An energetically consistent backscatter parameterization for eddy permitting ocean models

Increasing computational resources are starting to allow global ocean simulations at so-called “eddy permitting” resolutions, where the largest meso-scale eddies can be resolved explicitly, but an adequate parameterization of sub-grid eddy effects remains necessary. Most eddy-permitting models presently employ some kind of hyperviscosity, which is shown to cause a significant amount of energy dissipation. However, geostrophic turbulence exhibits a forward enstrophy- but not energy-cascade, suggesting that enstrophy but little or no energy should be dissipated at the grid-scale.
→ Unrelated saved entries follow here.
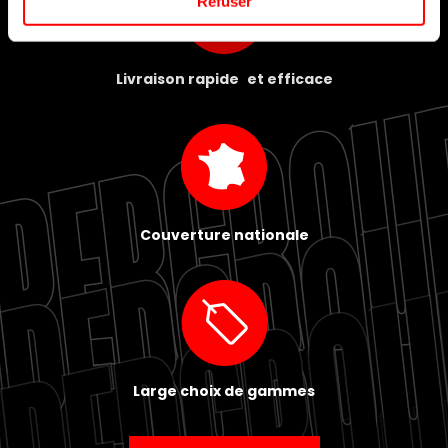
Refuser
Livraison rapide et efficace
Couverture nationale
Large choix de gammes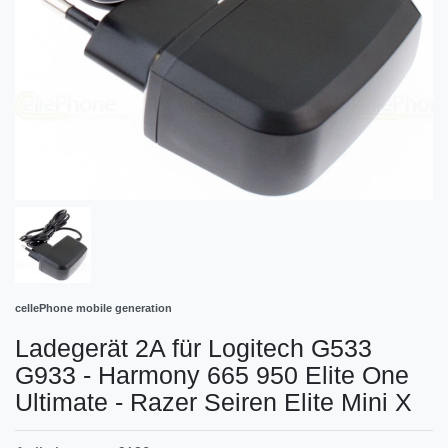
cellePhone mobile generation
Ladegerät 2A für Logitech G533
G933 - Harmony 665 950 Elite One
Ultimate - Razer Seiren Elite Mini X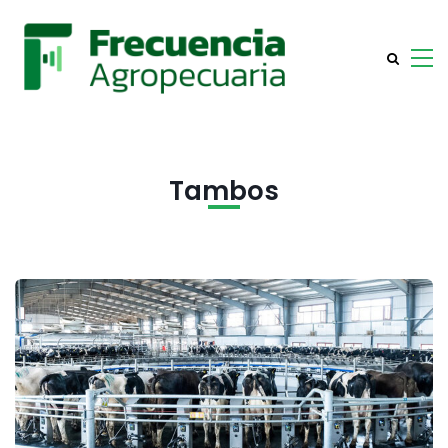
Tambos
As a result of the spurious energy dissipation associated with hyperviscous closures, eddy permitting models tend to have too little mesoscale eddy kinetic energy (EKE). We propose to counteract the spurious energy dissipation with an additional forcing term, which represents “backscatter” of energy from the unresolved scales to the resolved flow. The proposed parameterization makes use on an explicit sub-grid EKE budget. Energy dissipated by hyperviscosity acting on the resolved flow is added to the sub-grid EKE, while a backscatter term transfers energy back from the sub-grid EKE to the resolved flow. The backscatter term is formulated deterministically via a negative viscosity, which returns energy at larger scales than the hyperviscous dissipation, thus ensuring the dissipation of enstrophy. The parameterization is tested in an idealized configuration of a primitive equation ocean model, and is shown to significantly improve the solutions of simulations at typical eddy-permitting resolutions.